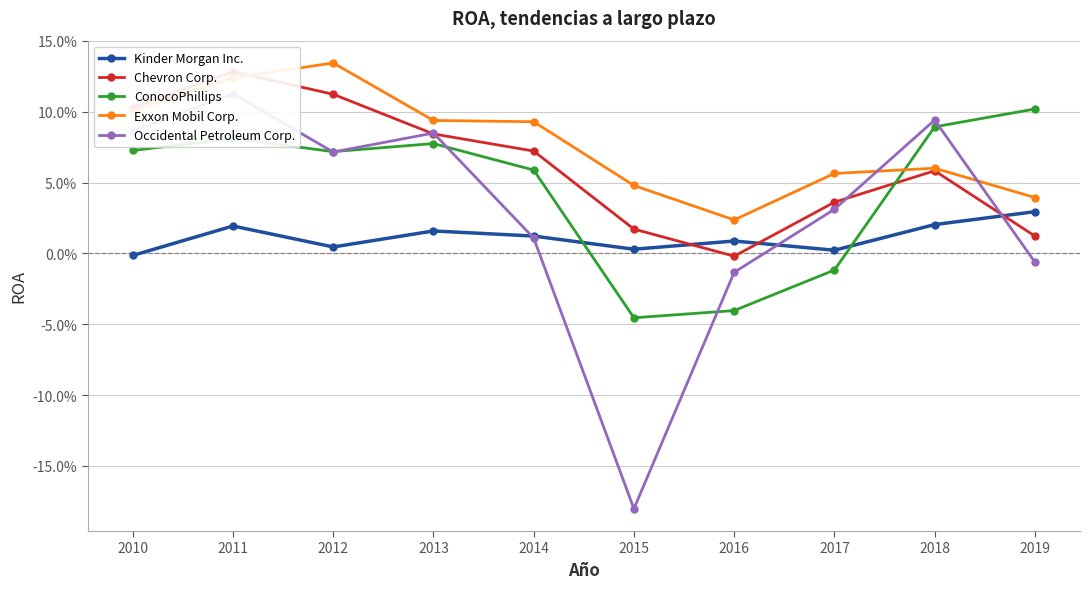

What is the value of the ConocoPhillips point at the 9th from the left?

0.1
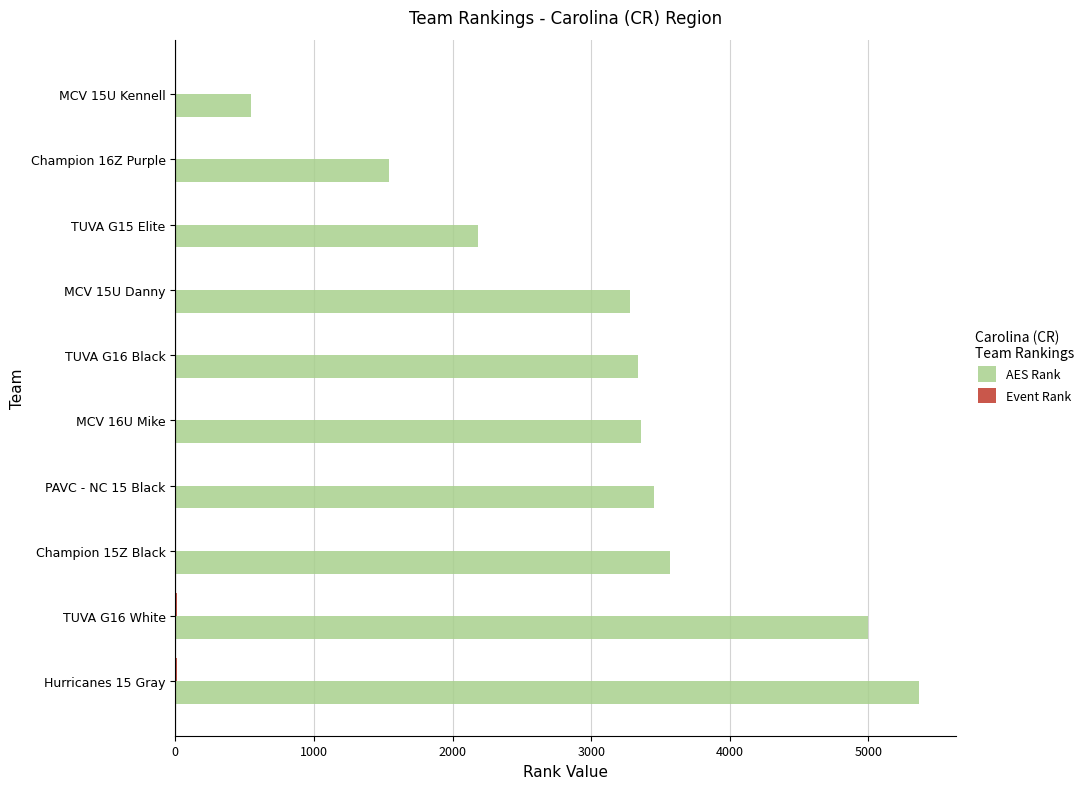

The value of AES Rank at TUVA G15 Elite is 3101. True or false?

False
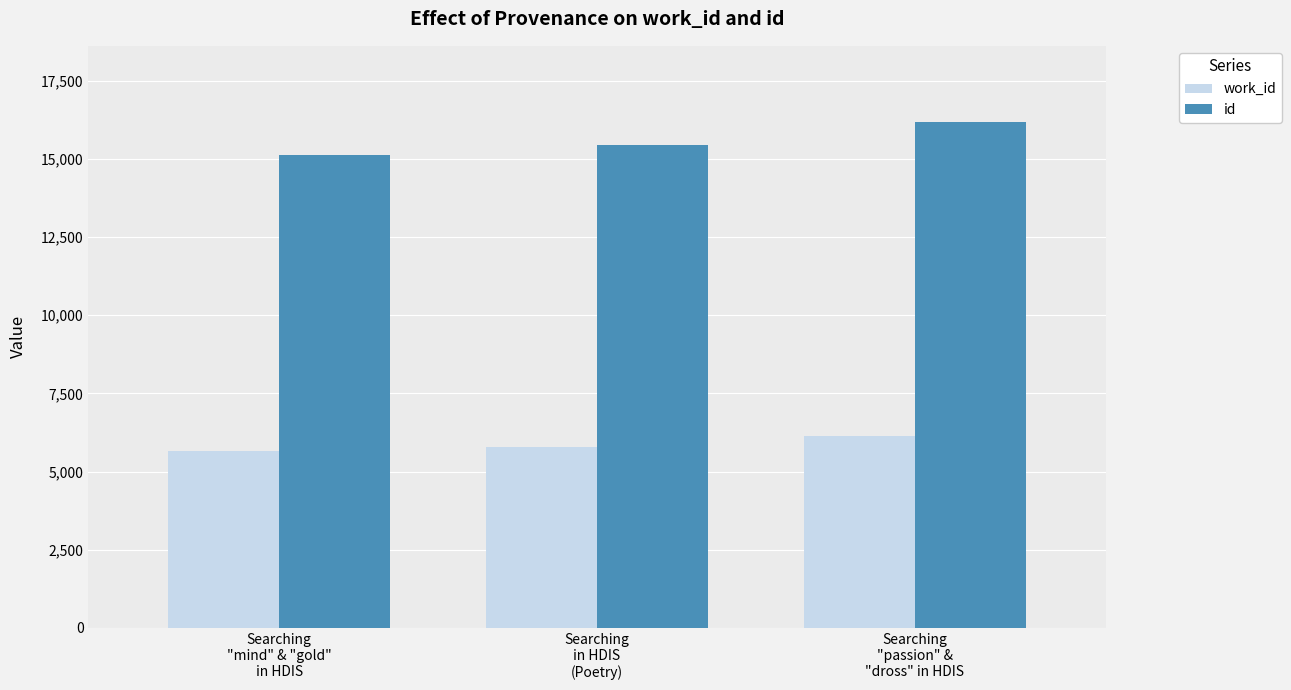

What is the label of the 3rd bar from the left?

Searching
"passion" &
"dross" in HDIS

━━━━━━━━━━

:: Task description ::
Copy out every entry above word for word, leaving out the pictures.

:: Written answer ::
What is the value of the ConocoPhillips point at the 9th from the left?

0.1

The value of AES Rank at TUVA G15 Elite is 3101. True or false?

False

What is the label of the 3rd bar from the left?

Searching
"passion" &
"dross" in HDIS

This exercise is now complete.